__DOCUMENT PASSAGE__.
====

What happens during an electroencephalogram (EEG)?
What happens during an electroencephalogram (EEG)?
Many organs produce electrical signals that can be detected and measured using various techniques. One well-known example is the electrocardiogram (ECG or EKG), which is used to see the electrical currents in the heart. The nerve cells in the brain also produce characteristic electrical currents. Like in an ECG, these currents can be picked up using electrodes on the body’s surface. This kind of measurement is called an electroencephalogram (EEG). In an EEG, the electrodes are placed on specific points on your head and connected to an EEG machine with cables. The electrodes measure the activity of the brain and display it as a graph on a screen.
When is an EEG used?
One reason doctors use an EEG is if they think someone has a neurological (nerve-related) disorder such as epilepsy or brain damage. Sometimes it is used during surgery to monitor the effects of an anesthetic. An EEG can also provide information about how the brain is functioning in patients who are in intensive care or doing a sleep study. It can confirm brain death as well.
EEGs used to play an important role in diagnosing strokes or detecting brain tumors. But nowadays imaging techniques such as CT or MRI scans are used instead.
What does the procedure involve?
A total of 21 electrodes are typically used in an EEG. To make it easier to put the electrodes in the right place on your head, the electrodes and cables are usually attached to a cap that is pulled over your head. Before the test, the electrodes are coated in a special gel that makes it easier to measure the electrical activity.

====

__EXTRACTED ENTRIES__.

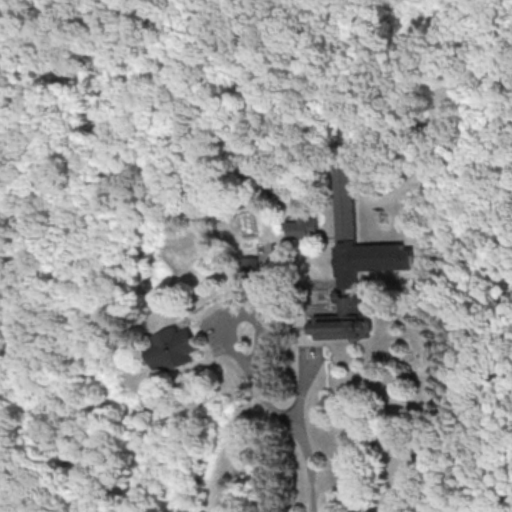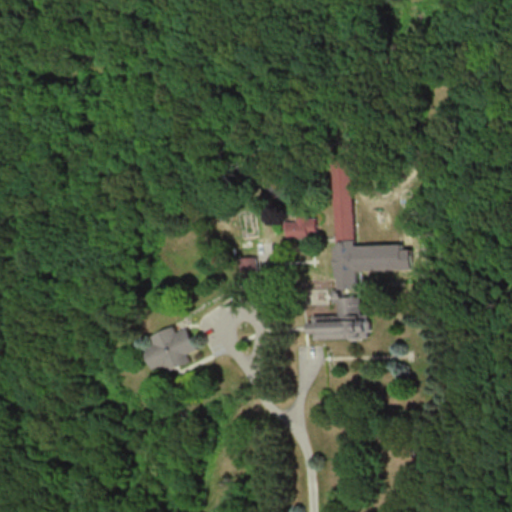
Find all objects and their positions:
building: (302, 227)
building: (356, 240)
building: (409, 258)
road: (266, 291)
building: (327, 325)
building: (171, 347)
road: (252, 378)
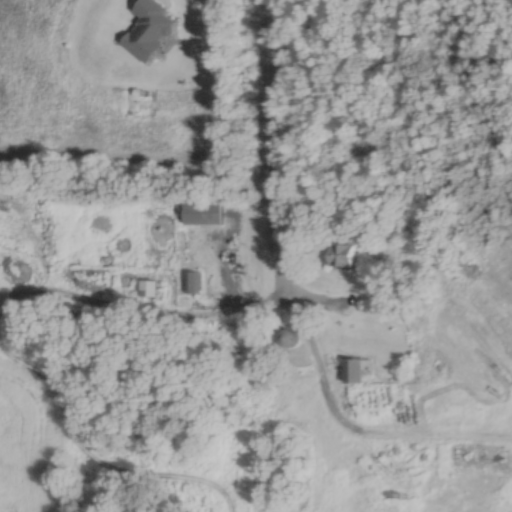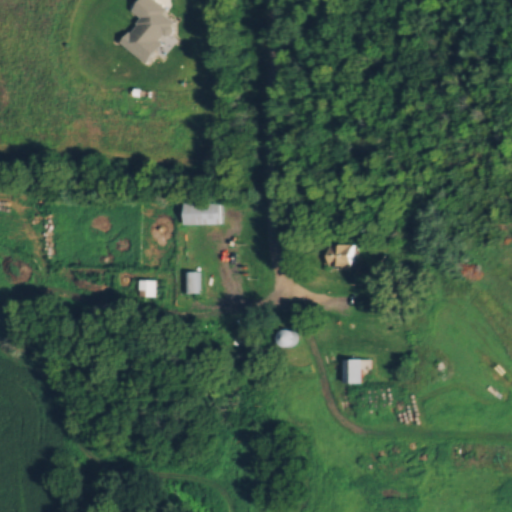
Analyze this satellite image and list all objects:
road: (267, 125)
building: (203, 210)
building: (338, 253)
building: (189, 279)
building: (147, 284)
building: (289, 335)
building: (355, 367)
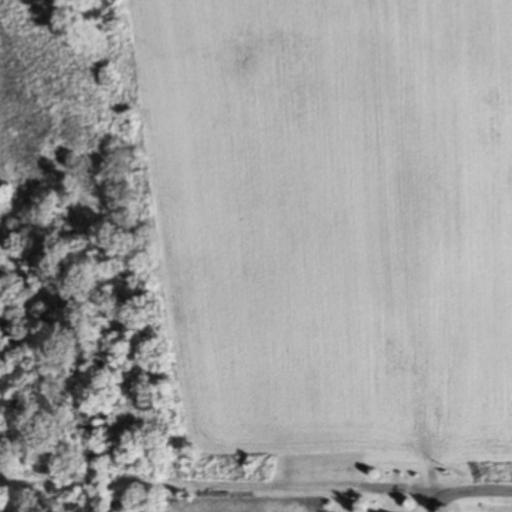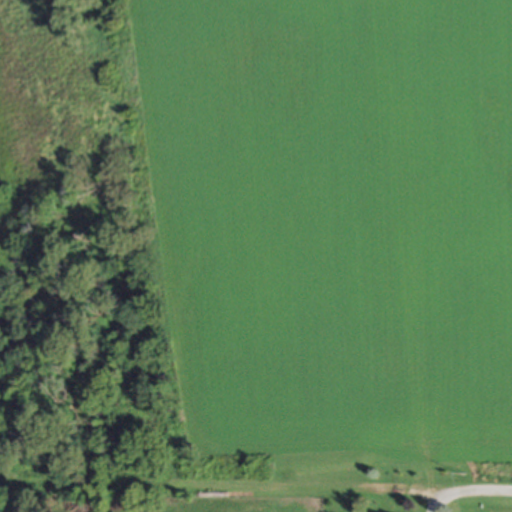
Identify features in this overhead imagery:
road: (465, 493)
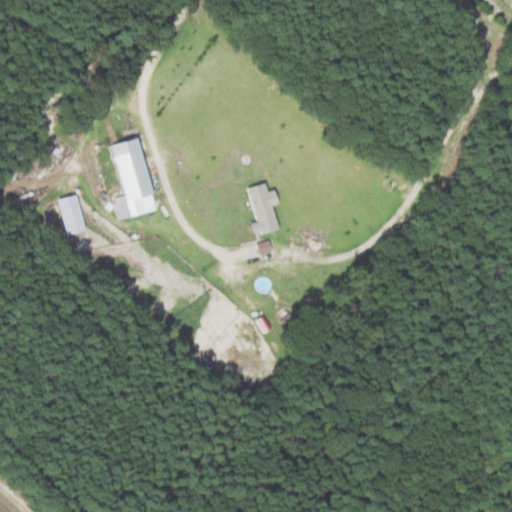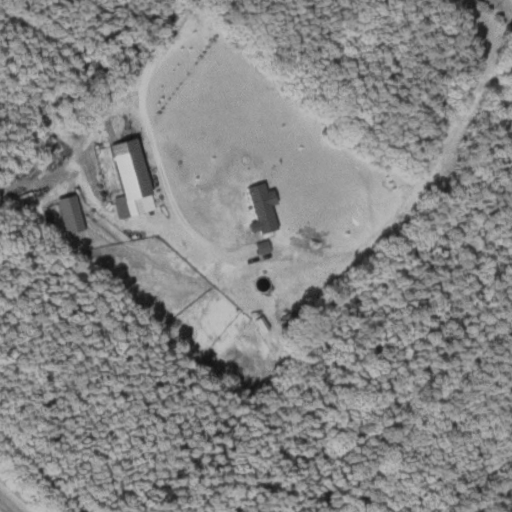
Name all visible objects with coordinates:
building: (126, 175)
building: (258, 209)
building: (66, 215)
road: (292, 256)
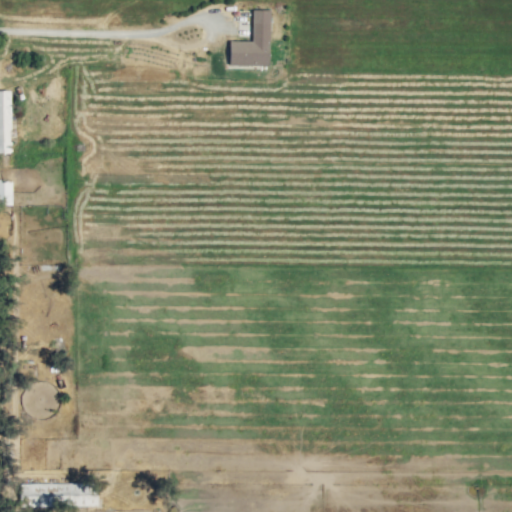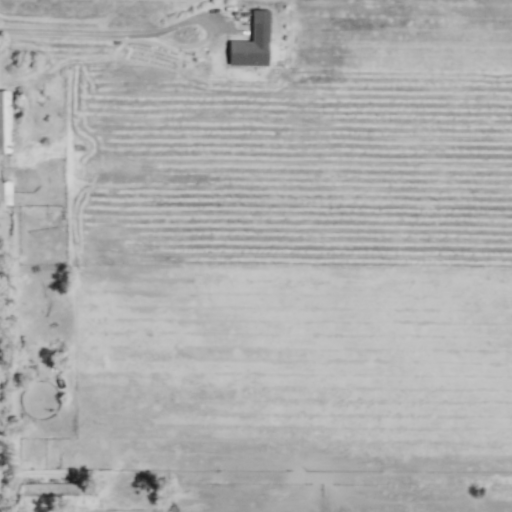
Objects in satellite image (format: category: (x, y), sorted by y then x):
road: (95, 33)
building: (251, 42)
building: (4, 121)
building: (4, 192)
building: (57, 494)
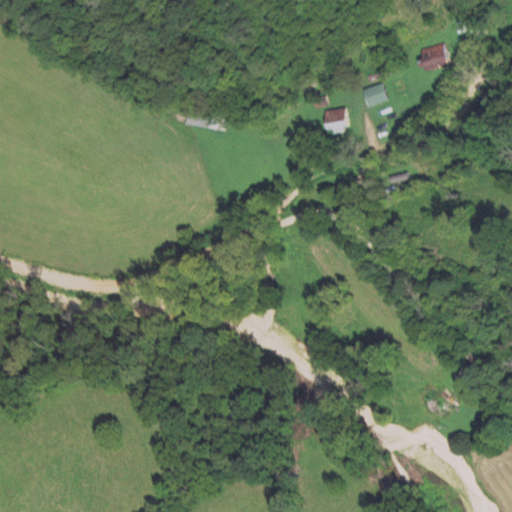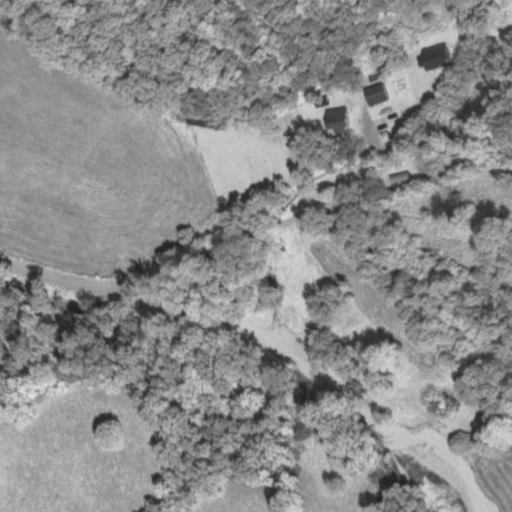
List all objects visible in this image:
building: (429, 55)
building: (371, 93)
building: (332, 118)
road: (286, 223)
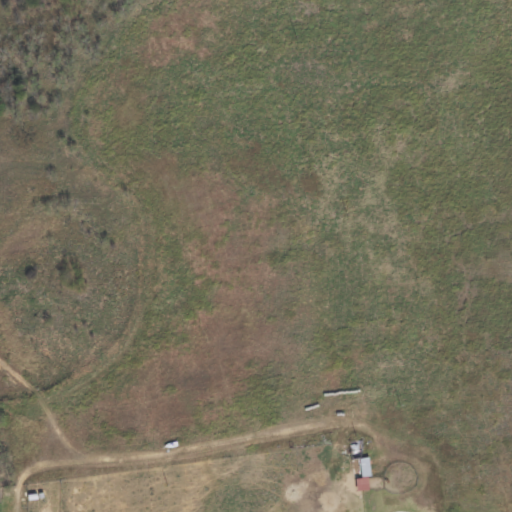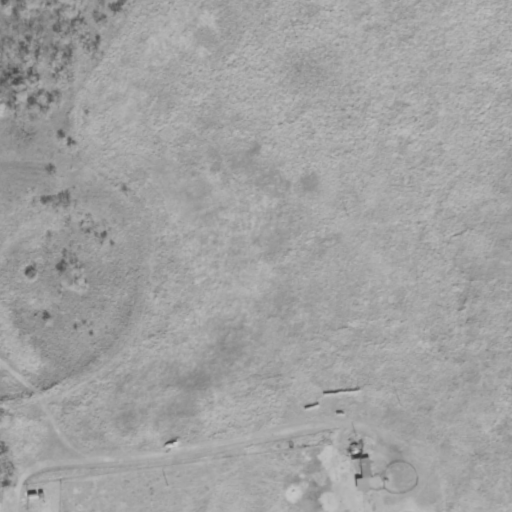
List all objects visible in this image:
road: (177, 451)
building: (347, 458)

====

__REQUIRED ACTION__.
From the EEG text, copy word for word the part that opens with the words containing "When is an EEG" and closes with "are used instead.".

__TASK RESPONSE__.
When is an EEG used?
One reason doctors use an EEG is if they think someone has a neurological (nerve-related) disorder such as epilepsy or brain damage. Sometimes it is used during surgery to monitor the effects of an anesthetic. An EEG can also provide information about how the brain is functioning in patients who are in intensive care or doing a sleep study. It can confirm brain death as well.
EEGs used to play an important role in diagnosing strokes or detecting brain tumors. But nowadays imaging techniques such as CT or MRI scans are used instead.